Sex differences in the cerebellum and frontal cortex: roles of estrogen receptor alpha and sex chromosome genes

Abstract

Most neurobehavioral diseases are sexually dimorphic in their incidence, and sex differences in the brain may be key for understanding and treating these diseases. Calbindin (Calb) D28K is used as a biomarker for the well-studied sexually dimorphic nucleus, a hypothalamic structure that is larger in males than in females. In the current study weanling C56BL/6J mice were used to examine sex differences in the Calb protein and message focusing on regions outside of the hypothalamus.
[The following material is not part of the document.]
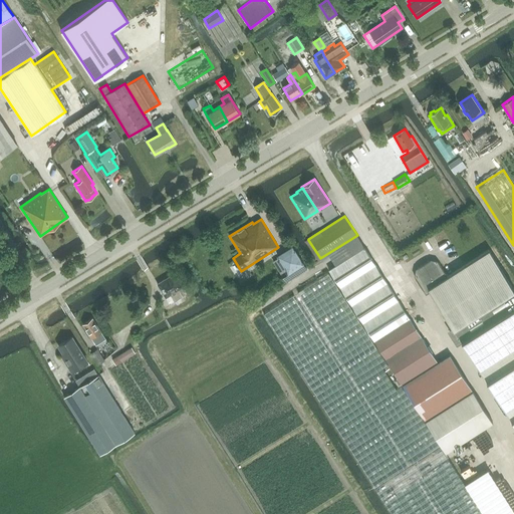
[(292,246),(277,255),(287,270),(281,274),(286,282),(307,269),(292,246)]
A robust sex difference was found in Calb in the frontal cortex (FC) and cerebellum (CB; specifically in Purkinje cells); mRNA and protein were higher in females than in males. Using 2 mouse lines, i.e. one with a complete deletion of estrogen receptor alpha (ERα) and the other with uncoupled gonads and sex chromosomes, we probed the mechanisms that underlie sexual dimorphisms. In the FC, deletion of ERα reduced Calb1 mRNA in females compared to males. In addition, females with XY sex chromosomes had levels of Calb1 equal to those of males. Thus, both ERα and the sex chromosome complement regulate Calb1 in the FC. In the CB, ERα knockout mice of both sexes had reduced Calb1 mRNA, yet sex differences were retained. However, the sex chromosome complement, regardless of gonadal sex, dictated Calb1 mRNA levels. Mice with XX chromosomes had significantly greater Calb1 than did XY mice. This is the first study demonstrating that sex chromosome genes are a driving force producing sex differences in the CB and FC, which are neuoranatomical regions involved in many normal functions and in neurobehavioral diseases.

Fig. 1

ISH of calbindin mRNA shows sex differences in the CB (a–d), the FC (e, f), and the SDN of the hypothalamus (g, h). Bright-field photomicrographs of coronal sections show Calb1 in juvenile mouse CB in low (a, b) and high (c, d) magnifications. Photographs of males (a, c, e, g) and females (b, d, f, h). Single arrows in a and b show regions pictured in c and d. Double arrows indicate neurons in the dorsal peduncular area of the FC (bregma 1.42 mm). Scale bars = 100 μm.

Fig. 2

Protein quantification of calbindin reveals sex differences in the cortex and CB. Calbindin protein quantification in CB and FC by Western blots. Each lane represents an individual animal. The ratio of calbindin to β-actin for each sample was measured (n = 5; animals were analyzed for each sex and region). Histograms represent the mean + SEM of the calbindin/β-actin ratio designating the protein level. * Females expressed significantly more calbindin protein (p < 0.05) than did males in both the CB and the FC.

Fig. 3

In the FC, ERα and the sex chromosome complement influence Calb1 mRNA in females. Mean + SEM Calb1 in the FC of WT and ERαKO (KO) mice (a) and in FCG mice (b). n = 5–6 mice per group. * Significantly different from all other groups (p < 0.05).

Fig. 4

In the CB, ERα modulates Calb1 mRNA in both sexes, but sex chromosome genes modulate the sexual dimorphism. Mean + SEM Calb1 in the CB of WT and ERαKO (KO) mice (a) and FCG mice (b). n = 5–6 mice per group. * Females had significantly greater concentrations of Calb1 mRNA than did males (p < 0.015). ** WT littermates had significantly more Calb1 mRNA than did ERαKO mice (p < 0.007). *** XX mice had significantly more Calb1 than did XY mice (p < 0.0001).